---------- Dataset ----------

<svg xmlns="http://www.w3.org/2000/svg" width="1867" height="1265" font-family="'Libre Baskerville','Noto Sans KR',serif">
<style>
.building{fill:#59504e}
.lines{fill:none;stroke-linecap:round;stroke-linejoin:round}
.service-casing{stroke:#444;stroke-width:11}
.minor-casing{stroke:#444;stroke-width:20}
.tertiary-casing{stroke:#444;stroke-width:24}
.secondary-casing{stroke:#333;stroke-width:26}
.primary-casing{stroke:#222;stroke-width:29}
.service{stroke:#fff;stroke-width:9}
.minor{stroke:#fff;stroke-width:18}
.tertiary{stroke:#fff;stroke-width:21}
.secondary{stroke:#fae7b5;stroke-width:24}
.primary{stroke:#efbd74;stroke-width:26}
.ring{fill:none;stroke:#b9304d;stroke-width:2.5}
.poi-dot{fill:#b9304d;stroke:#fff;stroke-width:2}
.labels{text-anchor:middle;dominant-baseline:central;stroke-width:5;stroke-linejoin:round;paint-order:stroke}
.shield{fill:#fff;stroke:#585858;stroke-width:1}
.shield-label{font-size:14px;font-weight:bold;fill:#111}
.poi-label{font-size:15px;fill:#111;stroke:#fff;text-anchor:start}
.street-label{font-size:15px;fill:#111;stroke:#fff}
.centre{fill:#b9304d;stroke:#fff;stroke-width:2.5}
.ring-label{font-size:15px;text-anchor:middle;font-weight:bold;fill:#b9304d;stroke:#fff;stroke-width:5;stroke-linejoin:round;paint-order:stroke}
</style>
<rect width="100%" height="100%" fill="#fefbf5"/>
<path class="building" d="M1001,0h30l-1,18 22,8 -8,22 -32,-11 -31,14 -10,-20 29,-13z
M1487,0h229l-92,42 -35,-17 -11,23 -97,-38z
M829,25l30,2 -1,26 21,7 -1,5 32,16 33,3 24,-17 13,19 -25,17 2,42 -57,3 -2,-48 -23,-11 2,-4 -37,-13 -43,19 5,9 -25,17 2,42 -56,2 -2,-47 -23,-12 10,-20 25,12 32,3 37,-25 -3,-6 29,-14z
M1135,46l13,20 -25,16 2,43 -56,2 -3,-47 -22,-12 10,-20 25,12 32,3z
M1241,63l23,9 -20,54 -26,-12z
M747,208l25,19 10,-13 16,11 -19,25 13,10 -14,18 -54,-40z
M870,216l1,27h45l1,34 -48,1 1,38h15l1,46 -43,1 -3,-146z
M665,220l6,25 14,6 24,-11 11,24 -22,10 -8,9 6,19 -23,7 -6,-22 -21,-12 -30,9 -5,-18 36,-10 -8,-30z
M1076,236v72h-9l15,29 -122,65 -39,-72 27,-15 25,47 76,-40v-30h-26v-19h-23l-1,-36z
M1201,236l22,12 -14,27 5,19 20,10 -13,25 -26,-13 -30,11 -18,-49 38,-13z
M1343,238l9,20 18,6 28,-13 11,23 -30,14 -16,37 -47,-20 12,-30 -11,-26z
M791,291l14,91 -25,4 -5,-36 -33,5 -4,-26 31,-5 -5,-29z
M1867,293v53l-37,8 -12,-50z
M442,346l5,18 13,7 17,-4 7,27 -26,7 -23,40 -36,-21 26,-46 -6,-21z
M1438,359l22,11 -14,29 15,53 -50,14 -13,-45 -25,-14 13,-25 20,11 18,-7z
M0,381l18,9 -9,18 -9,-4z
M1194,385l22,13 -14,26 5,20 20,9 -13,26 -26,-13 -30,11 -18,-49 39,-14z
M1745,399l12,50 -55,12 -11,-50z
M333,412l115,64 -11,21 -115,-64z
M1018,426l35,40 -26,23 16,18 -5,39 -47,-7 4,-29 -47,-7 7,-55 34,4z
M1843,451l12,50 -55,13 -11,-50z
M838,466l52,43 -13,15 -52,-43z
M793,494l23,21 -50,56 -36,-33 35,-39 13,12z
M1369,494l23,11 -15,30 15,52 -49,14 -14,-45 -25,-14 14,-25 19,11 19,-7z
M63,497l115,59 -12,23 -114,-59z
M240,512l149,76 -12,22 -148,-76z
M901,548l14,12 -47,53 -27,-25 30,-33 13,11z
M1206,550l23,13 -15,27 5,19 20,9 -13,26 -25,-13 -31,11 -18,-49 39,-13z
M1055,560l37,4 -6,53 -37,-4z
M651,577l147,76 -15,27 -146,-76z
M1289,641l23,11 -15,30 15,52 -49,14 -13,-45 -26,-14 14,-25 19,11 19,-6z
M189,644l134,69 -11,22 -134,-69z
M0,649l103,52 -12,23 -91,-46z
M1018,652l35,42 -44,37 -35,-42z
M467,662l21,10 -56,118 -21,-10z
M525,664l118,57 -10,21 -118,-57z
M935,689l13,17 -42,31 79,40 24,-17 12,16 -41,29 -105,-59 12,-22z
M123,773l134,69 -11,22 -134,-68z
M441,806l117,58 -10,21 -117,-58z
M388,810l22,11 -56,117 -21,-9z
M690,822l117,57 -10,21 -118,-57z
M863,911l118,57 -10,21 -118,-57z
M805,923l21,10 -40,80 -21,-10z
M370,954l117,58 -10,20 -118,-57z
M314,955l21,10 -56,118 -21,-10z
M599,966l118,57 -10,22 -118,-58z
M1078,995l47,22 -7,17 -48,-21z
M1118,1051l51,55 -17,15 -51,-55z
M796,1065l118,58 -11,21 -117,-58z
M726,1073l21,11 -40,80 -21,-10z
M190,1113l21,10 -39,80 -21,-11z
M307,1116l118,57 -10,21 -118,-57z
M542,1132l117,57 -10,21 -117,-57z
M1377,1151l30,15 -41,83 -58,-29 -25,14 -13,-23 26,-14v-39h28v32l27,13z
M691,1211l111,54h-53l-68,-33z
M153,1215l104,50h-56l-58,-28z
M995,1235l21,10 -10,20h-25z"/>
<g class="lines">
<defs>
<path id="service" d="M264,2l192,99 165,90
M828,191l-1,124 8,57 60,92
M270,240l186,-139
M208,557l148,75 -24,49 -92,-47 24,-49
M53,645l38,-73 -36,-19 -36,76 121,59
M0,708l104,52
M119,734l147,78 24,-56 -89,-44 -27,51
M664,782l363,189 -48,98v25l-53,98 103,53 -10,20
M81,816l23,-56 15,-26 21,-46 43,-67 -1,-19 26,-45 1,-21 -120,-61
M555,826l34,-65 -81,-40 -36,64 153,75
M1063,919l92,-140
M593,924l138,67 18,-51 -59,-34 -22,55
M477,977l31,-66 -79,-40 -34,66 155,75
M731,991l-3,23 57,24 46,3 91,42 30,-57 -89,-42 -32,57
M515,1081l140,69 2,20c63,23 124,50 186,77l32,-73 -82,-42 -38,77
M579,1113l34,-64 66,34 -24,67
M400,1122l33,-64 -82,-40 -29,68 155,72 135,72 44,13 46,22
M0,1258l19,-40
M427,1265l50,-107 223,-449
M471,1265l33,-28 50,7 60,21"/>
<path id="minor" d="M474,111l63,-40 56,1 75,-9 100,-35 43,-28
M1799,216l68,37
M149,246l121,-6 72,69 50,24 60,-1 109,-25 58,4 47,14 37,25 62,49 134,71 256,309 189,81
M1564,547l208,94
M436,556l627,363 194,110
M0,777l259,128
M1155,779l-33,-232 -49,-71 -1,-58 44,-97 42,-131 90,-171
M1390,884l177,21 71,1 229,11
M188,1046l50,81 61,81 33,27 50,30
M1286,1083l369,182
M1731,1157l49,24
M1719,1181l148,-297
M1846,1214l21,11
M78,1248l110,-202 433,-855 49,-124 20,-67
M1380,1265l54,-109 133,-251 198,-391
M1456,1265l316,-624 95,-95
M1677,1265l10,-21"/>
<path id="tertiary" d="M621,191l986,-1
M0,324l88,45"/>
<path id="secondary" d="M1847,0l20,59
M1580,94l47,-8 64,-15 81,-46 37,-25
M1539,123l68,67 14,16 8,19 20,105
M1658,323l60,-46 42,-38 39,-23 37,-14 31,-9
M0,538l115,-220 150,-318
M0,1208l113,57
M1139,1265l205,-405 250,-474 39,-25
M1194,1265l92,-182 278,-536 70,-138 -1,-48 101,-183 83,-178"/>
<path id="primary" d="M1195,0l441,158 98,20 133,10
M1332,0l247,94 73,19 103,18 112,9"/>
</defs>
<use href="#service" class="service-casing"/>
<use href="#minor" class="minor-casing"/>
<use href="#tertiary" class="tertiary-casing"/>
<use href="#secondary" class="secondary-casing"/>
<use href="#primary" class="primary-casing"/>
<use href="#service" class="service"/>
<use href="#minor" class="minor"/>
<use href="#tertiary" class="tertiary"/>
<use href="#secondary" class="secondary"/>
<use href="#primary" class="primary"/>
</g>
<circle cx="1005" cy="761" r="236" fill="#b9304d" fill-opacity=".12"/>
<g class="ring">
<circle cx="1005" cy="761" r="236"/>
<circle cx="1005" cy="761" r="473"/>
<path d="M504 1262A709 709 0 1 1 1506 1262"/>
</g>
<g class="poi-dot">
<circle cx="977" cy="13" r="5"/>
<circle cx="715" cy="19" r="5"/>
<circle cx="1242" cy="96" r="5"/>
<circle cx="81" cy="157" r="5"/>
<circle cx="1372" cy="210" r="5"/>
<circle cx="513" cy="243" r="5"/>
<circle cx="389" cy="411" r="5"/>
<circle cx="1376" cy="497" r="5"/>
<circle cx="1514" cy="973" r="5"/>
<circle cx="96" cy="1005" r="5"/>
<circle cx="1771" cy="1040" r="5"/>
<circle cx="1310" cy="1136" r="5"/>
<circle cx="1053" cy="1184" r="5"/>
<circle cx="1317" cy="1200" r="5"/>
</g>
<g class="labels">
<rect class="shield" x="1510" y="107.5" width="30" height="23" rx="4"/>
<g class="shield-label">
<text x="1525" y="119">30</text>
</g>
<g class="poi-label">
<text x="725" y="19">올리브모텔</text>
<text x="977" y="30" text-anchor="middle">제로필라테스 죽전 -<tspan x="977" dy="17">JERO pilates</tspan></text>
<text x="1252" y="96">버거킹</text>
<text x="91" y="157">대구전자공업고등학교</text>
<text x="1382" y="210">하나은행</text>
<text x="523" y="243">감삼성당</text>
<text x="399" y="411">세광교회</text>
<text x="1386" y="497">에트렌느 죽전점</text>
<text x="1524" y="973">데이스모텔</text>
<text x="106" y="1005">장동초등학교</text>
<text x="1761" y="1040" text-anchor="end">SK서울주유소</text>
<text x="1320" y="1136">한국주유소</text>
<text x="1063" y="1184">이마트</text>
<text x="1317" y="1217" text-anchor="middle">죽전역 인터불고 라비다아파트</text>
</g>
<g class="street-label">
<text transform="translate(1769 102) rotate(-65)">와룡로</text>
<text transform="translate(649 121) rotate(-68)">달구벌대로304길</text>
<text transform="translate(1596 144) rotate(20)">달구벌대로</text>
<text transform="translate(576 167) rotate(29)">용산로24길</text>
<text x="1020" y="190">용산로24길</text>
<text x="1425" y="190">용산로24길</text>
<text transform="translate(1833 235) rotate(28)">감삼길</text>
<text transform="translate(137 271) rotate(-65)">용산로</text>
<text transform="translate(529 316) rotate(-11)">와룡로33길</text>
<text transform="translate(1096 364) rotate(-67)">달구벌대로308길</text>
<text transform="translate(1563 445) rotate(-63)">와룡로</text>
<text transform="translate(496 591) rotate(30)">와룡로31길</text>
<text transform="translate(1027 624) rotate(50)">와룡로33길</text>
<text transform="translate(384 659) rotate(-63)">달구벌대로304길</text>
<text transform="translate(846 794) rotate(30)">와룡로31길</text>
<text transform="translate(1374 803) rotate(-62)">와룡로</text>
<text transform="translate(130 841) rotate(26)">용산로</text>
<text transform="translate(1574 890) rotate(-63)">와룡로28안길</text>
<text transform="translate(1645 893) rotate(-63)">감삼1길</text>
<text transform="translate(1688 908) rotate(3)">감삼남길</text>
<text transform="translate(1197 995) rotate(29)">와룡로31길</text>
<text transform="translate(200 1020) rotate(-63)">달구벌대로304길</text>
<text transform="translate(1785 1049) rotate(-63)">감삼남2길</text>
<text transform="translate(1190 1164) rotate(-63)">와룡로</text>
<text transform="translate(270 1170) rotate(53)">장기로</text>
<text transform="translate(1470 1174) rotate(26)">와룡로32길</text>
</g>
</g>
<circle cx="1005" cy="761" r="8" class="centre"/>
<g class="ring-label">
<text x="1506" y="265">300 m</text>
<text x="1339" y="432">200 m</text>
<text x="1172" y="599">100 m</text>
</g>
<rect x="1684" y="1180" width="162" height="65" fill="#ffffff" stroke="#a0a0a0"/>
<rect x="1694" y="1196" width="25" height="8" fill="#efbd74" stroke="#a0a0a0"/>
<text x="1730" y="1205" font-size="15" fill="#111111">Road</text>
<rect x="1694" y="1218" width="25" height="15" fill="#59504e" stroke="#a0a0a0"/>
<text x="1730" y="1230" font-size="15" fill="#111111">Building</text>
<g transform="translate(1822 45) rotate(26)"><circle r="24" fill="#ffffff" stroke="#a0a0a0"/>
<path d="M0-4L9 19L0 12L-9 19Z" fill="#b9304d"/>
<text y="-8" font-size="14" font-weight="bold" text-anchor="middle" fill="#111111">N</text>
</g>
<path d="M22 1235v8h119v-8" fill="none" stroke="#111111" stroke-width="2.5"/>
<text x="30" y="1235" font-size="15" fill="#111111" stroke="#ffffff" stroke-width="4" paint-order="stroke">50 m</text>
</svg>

----------

● Problem statement: Select the lines from the entries that include the word "casing".

● Final answer:
.service-casing{stroke:#444;stroke-width:11}
.minor-casing{stroke:#444;stroke-width:20}
.tertiary-casing{stroke:#444;stroke-width:24}
.secondary-casing{stroke:#333;stroke-width:26}
.primary-casing{stroke:#222;stroke-width:29}
<use href="#service" class="service-casing"/>
<use href="#minor" class="minor-casing"/>
<use href="#tertiary" class="tertiary-casing"/>
<use href="#secondary" class="secondary-casing"/>
<use href="#primary" class="primary-casing"/>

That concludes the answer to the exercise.